Exercise requirements: Repeat the records below exactly, from the first line through the line containing "Aby poprawnie uruchomić", and leave out any pictures.

Material shown:
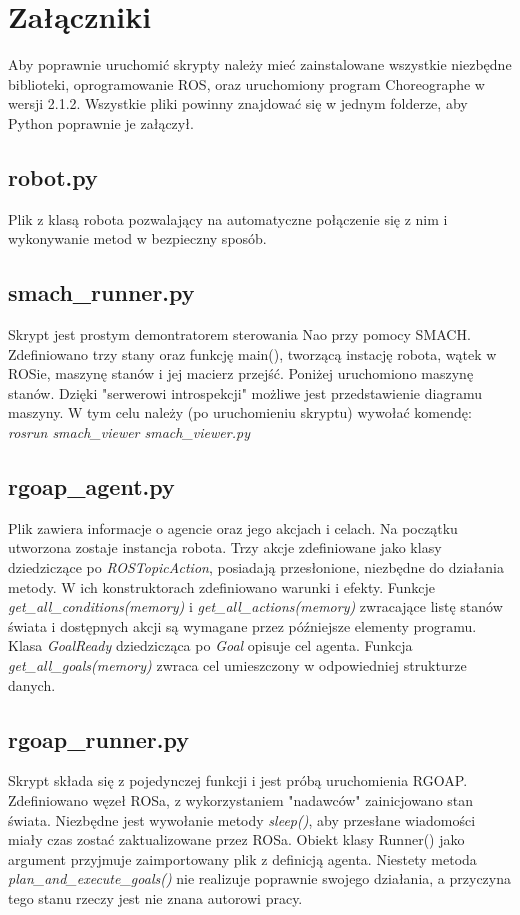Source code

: \chapter{Załączniki}

Aby poprawnie uruchomić skrypty należy mieć zainstalowane wszystkie niezbędne biblioteki, oprogramowanie ROS, oraz uruchomiony program Choreographe w wersji 2.1.2. Wszystkie pliki powinny znajdować się w jednym folderze, aby Python poprawnie je załączył.

\section*{robot.py}
Plik z klasą robota pozwalający na automatyczne połączenie się z nim i wykonywanie metod w bezpieczny sposób.


\section*{smach\_runner.py}
Skrypt jest prostym demontratorem sterowania Nao przy pomocy SMACH. Zdefiniowano trzy stany oraz funkcję main(), tworzącą instację robota, wątek w ROSie, maszynę stanów i jej macierz przejść. Poniżej uruchomiono maszynę stanów. Dzięki "serwerowi introspekcji" możliwe jest przedstawienie diagramu maszyny. W tym celu należy (po uruchomieniu skryptu) wywołać komendę: \textit{rosrun smach\_viewer smach\_viewer.py}


\section*{rgoap\_agent.py}
Plik zawiera informacje o agencie oraz jego akcjach i celach. Na początku utworzona zostaje instancja robota. Trzy akcje zdefiniowane jako klasy dziedziczące po \textit{ROSTopicAction}, posiadają przesłonione, niezbędne do działania metody. W ich konstruktorach zdefiniowano warunki i efekty. Funkcje \textit{get\_all\_conditions(memory)} i \textit{get\_all\_actions(memory)} zwracające listę stanów świata i dostępnych akcji są wymagane przez późniejsze elementy programu. Klasa \textit{GoalReady} dziedzicząca po \textit{Goal} opisuje cel agenta. Funkcja \textit{get\_all\_goals(memory)} zwraca cel umieszczony w odpowiedniej strukturze danych.


\section*{rgoap\_runner.py}
Skrypt składa się z pojedynczej funkcji i jest próbą uruchomienia RGOAP. Zdefiniowano węzeł ROSa, z wykorzystaniem "nadawców" zainicjowano stan świata. Niezbędne jest wywołanie metody \textit{sleep()}, aby przesłane wiadomości miały czas zostać zaktualizowane przez ROSa. Obiekt klasy Runner() jako argument przyjmuje zaimportowany plik z definicją agenta. Niestety metoda \textit{plan\_and\_execute\_goals()} nie realizuje poprawnie swojego działania, a przyczyna tego stanu rzeczy jest nie znana autorowi pracy.

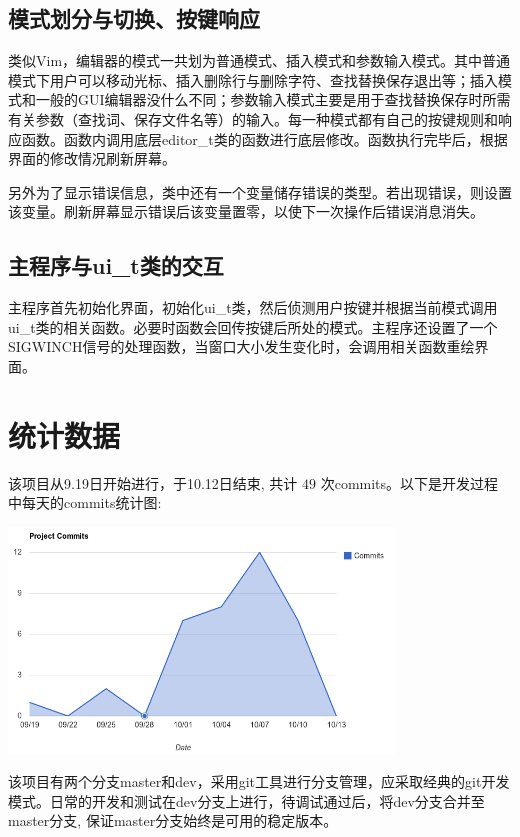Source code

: \documentclass[a4paper,9pt]{article}
\begin{document}
\vspace{1em}
\subsection{模式划分与切换、按键响应}
类似Vim，编辑器的模式一共划为普通模式、插入模式和参数输入模式。其中普通模式下用户可以移动光标、插入删除行与删除字符、查找替换保存退出等；插入模式和一般的GUI编辑器没什么不同；参数输入模式主要是用于查找替换保存时所需有关参数（查找词、保存文件名等）的输入。每一种模式都有自己的按键规则和响应函数。函数内调用底层editor\_t类的函数进行底层修改。函数执行完毕后，根据界面的修改情况刷新屏幕。

另外为了显示错误信息，类中还有一个变量储存错误的类型。若出现错误，则设置该变量。刷新屏幕显示错误后该变量置零，以使下一次操作后错误消息消失。

\vspace{1em}
\subsection{主程序与ui\_t类的交互}
主程序首先初始化界面，初始化ui\_t类，然后侦测用户按键并根据当前模式调用ui\_t类的相关函数。必要时函数会回传按键后所处的模式。主程序还设置了一个SIGWINCH信号的处理函数，当窗口大小发生变化时，会调用相关函数重绘界面。

\newpage
\section{统计数据}
该项目从9.19日开始进行，于10.12日结束, 共计 $49$ 次commits。以下是开发过程中每天的commits统计图:

\begin{center}
\includegraphics[height=6cm]{commits.png}
\end{center}

该项目有两个分支master和dev，采用git工具进行分支管理，应采取经典的git开发模式。日常的开发和测试在dev分支上进行，待调试通过后，将dev分支合并至master分支, 保证master分支始终是可用的稳定版本。
\end{document}
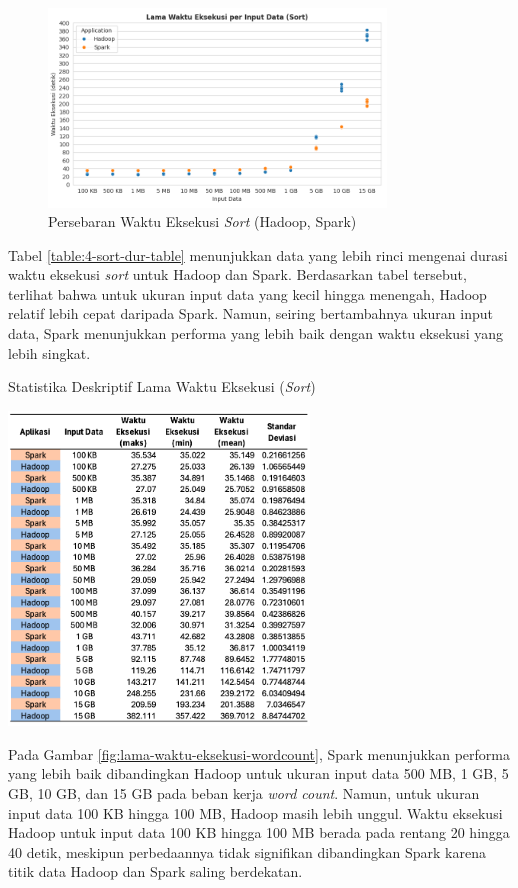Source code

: \begin{figure}[h]
    \centering
    \includegraphics[width=0.8\textwidth]{figures/ch04/1-lama-waktu-eksekusi-sort.png}
    \caption{Persebaran Waktu Eksekusi \textit{Sort} (Hadoop, Spark)}
    \label{fig:lama-waktu-eksekusi-sort}
\end{figure}

Tabel \ref{table:4-sort-dur-table} menunjukkan data yang lebih rinci mengenai durasi waktu eksekusi \textit{sort} untuk Hadoop dan Spark. Berdasarkan tabel tersebut, terlihat bahwa untuk ukuran input data yang kecil hingga menengah, Hadoop relatif lebih cepat daripada Spark. Namun, seiring bertambahnya ukuran input data, Spark menunjukkan performa yang lebih baik dengan waktu eksekusi yang lebih singkat.

\begin{table}[h]
  \centering
  \caption{Statistika Deskriptif Lama Waktu Eksekusi (\textit{Sort})}
  \includegraphics[width=0.6\textwidth]{figures/ch04/4-sort-dur-table}
  \label{table:4-sort-dur-table}
\end{table}

\newpage
Pada Gambar \ref{fig:lama-waktu-eksekusi-wordcount}, Spark menunjukkan performa yang lebih baik dibandingkan Hadoop untuk ukuran input data 500 MB, 1 GB, 5 GB, 10 GB, dan 15 GB pada beban kerja \textit{word count}. Namun, untuk ukuran input data 100 KB hingga 100 MB, Hadoop masih lebih unggul. Waktu eksekusi Hadoop untuk input data 100 KB hingga 100 MB berada pada rentang 20 hingga 40 detik, meskipun perbedaannya tidak signifikan dibandingkan Spark karena titik data Hadoop dan Spark saling berdekatan.


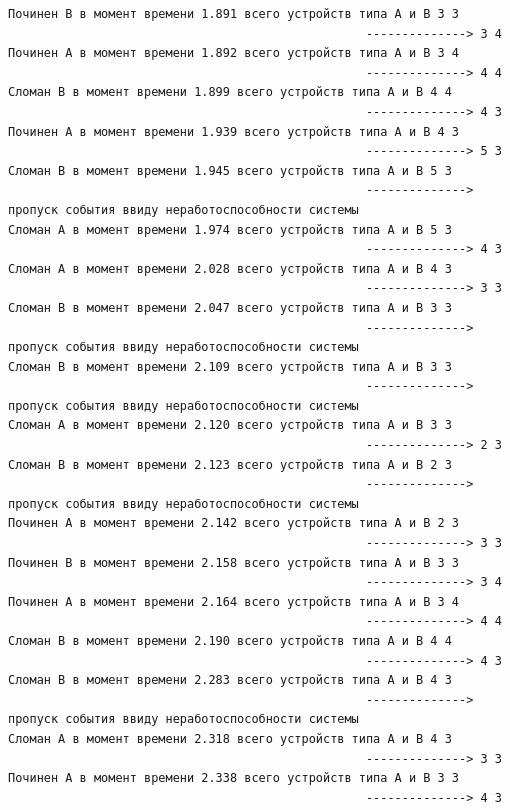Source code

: \begin{verbatim}
Починен B в момент времени 1.891 всего устройств типа А и В 3 3
                                                  --------------> 3 4
Починен A в момент времени 1.892 всего устройств типа А и В 3 4
                                                  --------------> 4 4
Сломан B в момент времени 1.899 всего устройств типа А и В 4 4
                                                  --------------> 4 3
Починен A в момент времени 1.939 всего устройств типа А и В 4 3
                                                  --------------> 5 3
Сломан B в момент времени 1.945 всего устройств типа А и В 5 3
                                                  --------------> пропуск события ввиду неработоспособности системы
Сломан A в момент времени 1.974 всего устройств типа А и В 5 3
                                                  --------------> 4 3
Сломан A в момент времени 2.028 всего устройств типа А и В 4 3
                                                  --------------> 3 3
Сломан B в момент времени 2.047 всего устройств типа А и В 3 3
                                                  --------------> пропуск события ввиду неработоспособности системы
Сломан B в момент времени 2.109 всего устройств типа А и В 3 3
                                                  --------------> пропуск события ввиду неработоспособности системы
Сломан A в момент времени 2.120 всего устройств типа А и В 3 3
                                                  --------------> 2 3
Сломан B в момент времени 2.123 всего устройств типа А и В 2 3
                                                  --------------> пропуск события ввиду неработоспособности системы
Починен A в момент времени 2.142 всего устройств типа А и В 2 3
                                                  --------------> 3 3
Починен B в момент времени 2.158 всего устройств типа А и В 3 3
                                                  --------------> 3 4
Починен A в момент времени 2.164 всего устройств типа А и В 3 4
                                                  --------------> 4 4
Сломан B в момент времени 2.190 всего устройств типа А и В 4 4
                                                  --------------> 4 3
Сломан B в момент времени 2.283 всего устройств типа А и В 4 3
                                                  --------------> пропуск события ввиду неработоспособности системы
Сломан A в момент времени 2.318 всего устройств типа А и В 4 3
                                                  --------------> 3 3
Починен A в момент времени 2.338 всего устройств типа А и В 3 3
                                                  --------------> 4 3

\end{verbatim}
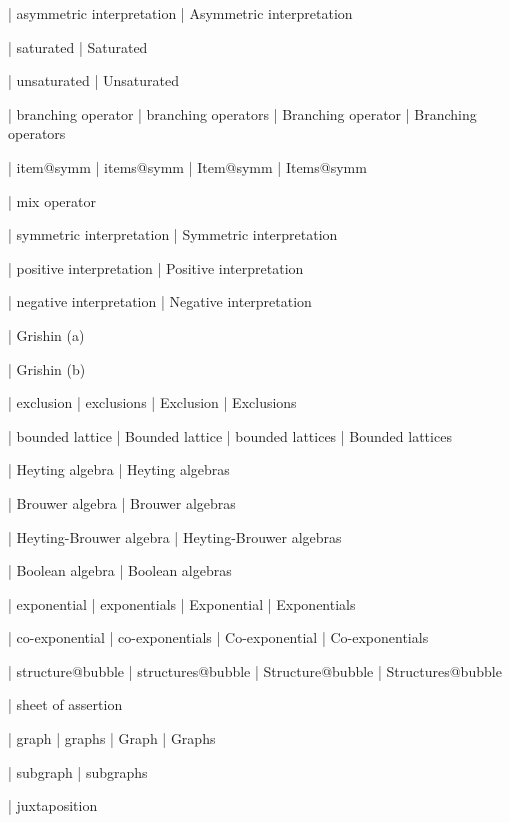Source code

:  | asymmetric interpretation
 | Asymmetric interpretation

 | saturated
 | Saturated

 | unsaturated
 | Unsaturated

 | branching operator
 | branching operators
 | Branching operator
 | Branching operators

 | item@symm
 | items@symm
 | Item@symm
 | Items@symm

 | mix operator
 
 | symmetric interpretation
 | Symmetric interpretation

 | positive interpretation
 | Positive interpretation

 | negative interpretation
 | Negative interpretation

 | Grishin (a)

 | Grishin (b)

 | exclusion
 | exclusions
 | Exclusion
 | Exclusions
 
 | bounded lattice
 | Bounded lattice
 | bounded lattices
 | Bounded lattices

 | Heyting algebra
 | Heyting algebras

 | Brouwer algebra
 | Brouwer algebras

 | Heyting-Brouwer algebra
 | Heyting-Brouwer algebras

 | Boolean algebra
 | Boolean algebras

 | exponential
 | exponentials
 | Exponential
 | Exponentials

 | co-exponential
 | co-exponentials
 | Co-exponential
 | Co-exponentials

 | structure@bubble
 | structures@bubble
 | Structure@bubble
 | Structures@bubble


 | sheet of assertion
 
 | graph
 | graphs
 | Graph
 | Graphs

 | subgraph
 | subgraphs

 | juxtaposition

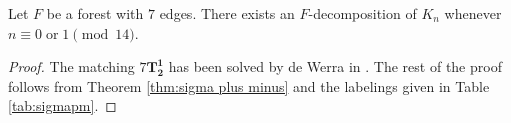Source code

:  \begin{thm}\label{thm:0 or 1 mod 14}
    Let $F$ be a forest with $7$ edges. There exists an $F$-decomposition of $K_n$ whenever $n \equiv 0 \; \textrm{or} \; 1 \pmod{14}.$
\end{thm}
\begin{proof}
    The matching $7\mathbf{T^{1}_{2}}$ has been solved by de Werra in \cite{deWerra1970}. The rest of the proof follows from Theorem \ref{thm:sigma plus minus} and the labelings given in Table \ref{tab:sigmapm}.

\end{proof}

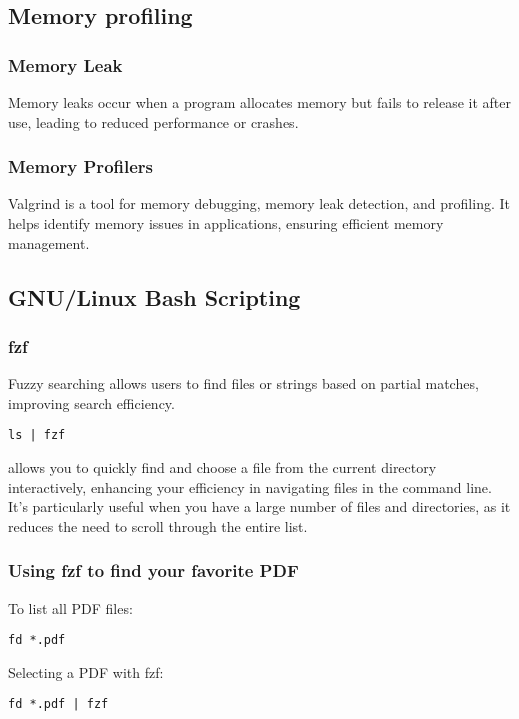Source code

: \documentclass{article}
\begin{document}
\subsection{Memory profiling}  
\subsubsection{Memory Leak}
Memory leaks occur when a program allocates memory but fails to release it after use, leading to reduced performance or crashes.
\subsubsection{Memory Profilers}  
Valgrind is a tool for memory debugging, memory leak detection, and profiling. It helps identify memory issues in applications, ensuring efficient memory management.
\subsection{GNU/Linux Bash Scripting}
\subsubsection{fzf}  
Fuzzy searching allows users to find files or strings based on partial matches, improving search efficiency.
\begin{verbatim}  
ls | fzf 
\end{verbatim}  
allows you to quickly find and choose a file from the current directory interactively, enhancing your efficiency in navigating files in the command line. It's particularly useful when you have a large number of files and directories, as it reduces the need to scroll through the entire list.
\subsubsection{Using fzf to find your favorite PDF}
To list all PDF files:  
\begin{verbatim}  
fd *.pdf  
\end{verbatim}  
Selecting a PDF with fzf:  
\begin{verbatim}  
fd *.pdf | fzf  
\end{verbatim}
\end{document}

Expected output:
Source code

: \chapter{Załączniki}

Aby poprawnie uruchomić skrypty należy mieć zainstalowane wszystkie niezbędne biblioteki, oprogramowanie ROS, oraz uruchomiony program Choreographe w wersji 2.1.2. Wszystkie pliki powinny znajdować się w jednym folderze, aby Python poprawnie je załączył.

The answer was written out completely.